(TEXT UNDER STUDY):

• • •

Hi guys when I use this code (makefile not included) I am supposed to be getting two sinusoidal outputs graphed on the same set of axes but for some reason although the output data is accurate the graph is not. In face its not even a smooth curve, it has holes and cusps. Anyone have an idea as to why? Does it have something to do this the array I have written for the time axis? (Note beginner at coding)
#include <iostream>
#include <cmath>
#include <stdio.h>
#include "cpgplot.h"
//d2xdt2 = -(g/L)*sin(x)
//dwdt = -d2xdt2
//coeff = -(g/L)
//dxdt= w
float dxdt(float w)
{
return w;
}
float dwdt(float x, float coeff)

• • •

(LISTED ENTRIES):

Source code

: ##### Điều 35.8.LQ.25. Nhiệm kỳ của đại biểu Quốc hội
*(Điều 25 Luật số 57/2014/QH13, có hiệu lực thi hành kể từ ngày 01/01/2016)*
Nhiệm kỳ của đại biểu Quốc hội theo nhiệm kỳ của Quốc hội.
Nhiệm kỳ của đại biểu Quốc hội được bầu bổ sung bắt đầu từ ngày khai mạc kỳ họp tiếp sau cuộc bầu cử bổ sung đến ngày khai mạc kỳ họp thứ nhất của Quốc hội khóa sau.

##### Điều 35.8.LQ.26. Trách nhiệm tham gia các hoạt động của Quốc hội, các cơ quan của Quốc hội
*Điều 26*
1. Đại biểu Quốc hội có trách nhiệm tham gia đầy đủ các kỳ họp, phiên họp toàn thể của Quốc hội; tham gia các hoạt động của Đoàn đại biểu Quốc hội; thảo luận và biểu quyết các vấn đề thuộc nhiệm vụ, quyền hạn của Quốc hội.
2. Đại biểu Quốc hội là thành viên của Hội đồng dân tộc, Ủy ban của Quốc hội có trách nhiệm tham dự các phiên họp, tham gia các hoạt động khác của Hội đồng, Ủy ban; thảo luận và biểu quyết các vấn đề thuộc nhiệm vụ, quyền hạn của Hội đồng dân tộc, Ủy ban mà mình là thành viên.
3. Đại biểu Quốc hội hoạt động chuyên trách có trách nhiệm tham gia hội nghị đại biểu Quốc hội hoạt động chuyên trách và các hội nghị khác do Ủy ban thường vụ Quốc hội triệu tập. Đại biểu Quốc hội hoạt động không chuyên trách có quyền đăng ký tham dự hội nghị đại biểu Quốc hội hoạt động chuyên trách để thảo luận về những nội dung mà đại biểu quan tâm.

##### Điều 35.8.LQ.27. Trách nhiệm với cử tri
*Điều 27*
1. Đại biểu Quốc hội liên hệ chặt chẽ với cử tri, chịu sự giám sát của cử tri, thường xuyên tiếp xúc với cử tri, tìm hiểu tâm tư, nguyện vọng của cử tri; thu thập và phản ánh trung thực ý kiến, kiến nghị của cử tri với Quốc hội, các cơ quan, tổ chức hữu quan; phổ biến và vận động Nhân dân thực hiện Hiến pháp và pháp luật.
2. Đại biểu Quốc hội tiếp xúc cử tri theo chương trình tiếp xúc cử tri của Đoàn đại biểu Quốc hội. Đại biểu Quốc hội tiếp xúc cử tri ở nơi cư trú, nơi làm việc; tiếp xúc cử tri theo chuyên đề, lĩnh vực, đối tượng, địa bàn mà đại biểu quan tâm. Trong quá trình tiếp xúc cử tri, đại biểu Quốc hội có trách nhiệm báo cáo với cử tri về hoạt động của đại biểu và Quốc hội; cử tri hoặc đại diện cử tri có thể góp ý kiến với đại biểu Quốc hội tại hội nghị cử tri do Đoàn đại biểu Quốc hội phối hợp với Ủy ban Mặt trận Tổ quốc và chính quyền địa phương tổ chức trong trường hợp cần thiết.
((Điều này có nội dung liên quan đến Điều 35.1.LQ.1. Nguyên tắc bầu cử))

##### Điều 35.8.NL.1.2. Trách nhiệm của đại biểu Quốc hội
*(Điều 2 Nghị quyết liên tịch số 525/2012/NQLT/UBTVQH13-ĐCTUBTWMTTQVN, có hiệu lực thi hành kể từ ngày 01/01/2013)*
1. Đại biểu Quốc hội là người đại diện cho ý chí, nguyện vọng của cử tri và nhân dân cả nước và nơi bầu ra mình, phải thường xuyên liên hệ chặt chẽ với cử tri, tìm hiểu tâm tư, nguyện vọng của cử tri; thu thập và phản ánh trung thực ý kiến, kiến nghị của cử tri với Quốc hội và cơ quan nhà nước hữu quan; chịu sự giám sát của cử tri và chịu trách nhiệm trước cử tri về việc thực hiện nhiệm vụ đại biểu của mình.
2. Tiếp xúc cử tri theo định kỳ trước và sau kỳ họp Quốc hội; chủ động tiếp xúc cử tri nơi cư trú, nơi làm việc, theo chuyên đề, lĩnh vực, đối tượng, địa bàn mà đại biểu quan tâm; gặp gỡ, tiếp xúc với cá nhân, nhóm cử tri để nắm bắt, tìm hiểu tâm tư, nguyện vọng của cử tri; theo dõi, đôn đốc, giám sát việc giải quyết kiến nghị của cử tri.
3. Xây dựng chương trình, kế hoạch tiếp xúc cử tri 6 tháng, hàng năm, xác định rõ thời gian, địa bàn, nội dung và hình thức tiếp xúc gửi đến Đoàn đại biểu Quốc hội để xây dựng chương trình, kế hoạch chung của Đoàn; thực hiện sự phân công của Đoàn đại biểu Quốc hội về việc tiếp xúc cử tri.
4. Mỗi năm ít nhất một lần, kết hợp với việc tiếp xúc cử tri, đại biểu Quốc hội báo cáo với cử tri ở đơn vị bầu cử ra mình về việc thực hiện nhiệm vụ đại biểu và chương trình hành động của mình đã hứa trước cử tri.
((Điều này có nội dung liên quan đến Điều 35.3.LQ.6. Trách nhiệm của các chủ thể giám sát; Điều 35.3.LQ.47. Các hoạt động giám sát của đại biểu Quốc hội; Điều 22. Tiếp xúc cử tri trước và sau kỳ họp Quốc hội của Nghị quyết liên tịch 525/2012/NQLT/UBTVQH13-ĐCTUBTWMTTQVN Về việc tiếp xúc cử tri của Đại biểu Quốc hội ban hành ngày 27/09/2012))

• • •

(TASK TO COMPLETE): Return the passage of the sinusoidal-graph post from "#include <iostream>" to "float dxdt(float w)", copied word for word.

(EXERCISE ANSWER):
#include <iostream>
#include <cmath>
#include <stdio.h>
#include "cpgplot.h"
//d2xdt2 = -(g/L)*sin(x)
//dwdt = -d2xdt2
//coeff = -(g/L)
//dxdt= w
float dxdt(float w)